The notion of a PJM/MISO single energy market doesn't necessarily please everyone. Esposito says that the prospect of implementing exactly the market rules PJM has in Midwest troubles him. He says that there are kinks to locational marginal pricing (LMP)-in his view, LMP is set up so that congestion becomes a problem for the shipper to work out-but that PJM is working out the kinks. "LMP plus," PJM's new pricing proposal, might work, in Esposito's view.

In addition, Chairman Wood has announced that he plans to meet with PJM and MISO officials regarding their letter of intent. No specific date has been set, but Wood has said he expects to discuss the proposed market and RTO issues generally.
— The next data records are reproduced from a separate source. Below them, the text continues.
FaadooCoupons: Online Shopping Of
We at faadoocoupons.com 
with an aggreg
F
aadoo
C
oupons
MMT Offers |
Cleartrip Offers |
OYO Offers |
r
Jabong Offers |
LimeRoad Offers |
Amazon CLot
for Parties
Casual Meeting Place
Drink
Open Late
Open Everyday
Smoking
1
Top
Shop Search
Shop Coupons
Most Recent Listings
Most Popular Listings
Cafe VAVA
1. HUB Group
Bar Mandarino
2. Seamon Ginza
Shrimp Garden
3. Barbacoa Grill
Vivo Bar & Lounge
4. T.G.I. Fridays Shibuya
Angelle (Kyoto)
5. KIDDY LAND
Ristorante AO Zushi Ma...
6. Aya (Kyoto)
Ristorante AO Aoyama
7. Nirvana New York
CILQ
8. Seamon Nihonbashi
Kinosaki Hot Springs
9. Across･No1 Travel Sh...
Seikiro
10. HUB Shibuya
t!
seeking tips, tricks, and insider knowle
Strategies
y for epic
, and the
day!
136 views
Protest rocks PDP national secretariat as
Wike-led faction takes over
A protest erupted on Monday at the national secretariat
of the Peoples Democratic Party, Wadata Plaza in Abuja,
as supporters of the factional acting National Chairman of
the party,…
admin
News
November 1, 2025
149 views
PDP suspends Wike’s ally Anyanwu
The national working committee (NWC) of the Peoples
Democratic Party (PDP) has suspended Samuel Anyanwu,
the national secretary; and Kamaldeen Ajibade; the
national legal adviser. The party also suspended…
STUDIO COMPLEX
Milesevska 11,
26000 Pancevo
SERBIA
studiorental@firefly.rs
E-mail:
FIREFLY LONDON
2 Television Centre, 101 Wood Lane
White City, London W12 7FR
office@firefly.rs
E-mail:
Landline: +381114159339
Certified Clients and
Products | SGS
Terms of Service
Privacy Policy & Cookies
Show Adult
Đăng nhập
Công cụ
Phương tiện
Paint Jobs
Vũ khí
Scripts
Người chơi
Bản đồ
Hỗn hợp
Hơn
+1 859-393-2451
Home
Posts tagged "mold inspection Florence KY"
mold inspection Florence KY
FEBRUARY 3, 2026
Right now, Esposito says, there are no incentives in transmission markets to relieve congestion. For example, he says that Dynegy had a deal with an unnamed utility that would have earned the utility $40,000 in one day. As part of the deal, the utility would have had to drop their transmission rate, say from $3 to $1.50. Esposito says the utility turned down the deal. The main reason, he says, was a common problem utilities have-a mechanism in state ratemaking regulation that takes any excess collected above approved transmission rates from another part of the utility's balance sheet. So there's no discounting going on, Esposito says, which is a huge difference between gas and power. Because there's no profit incentive, there are hundreds or thousands of these types of transactions every day that don't happen, he says.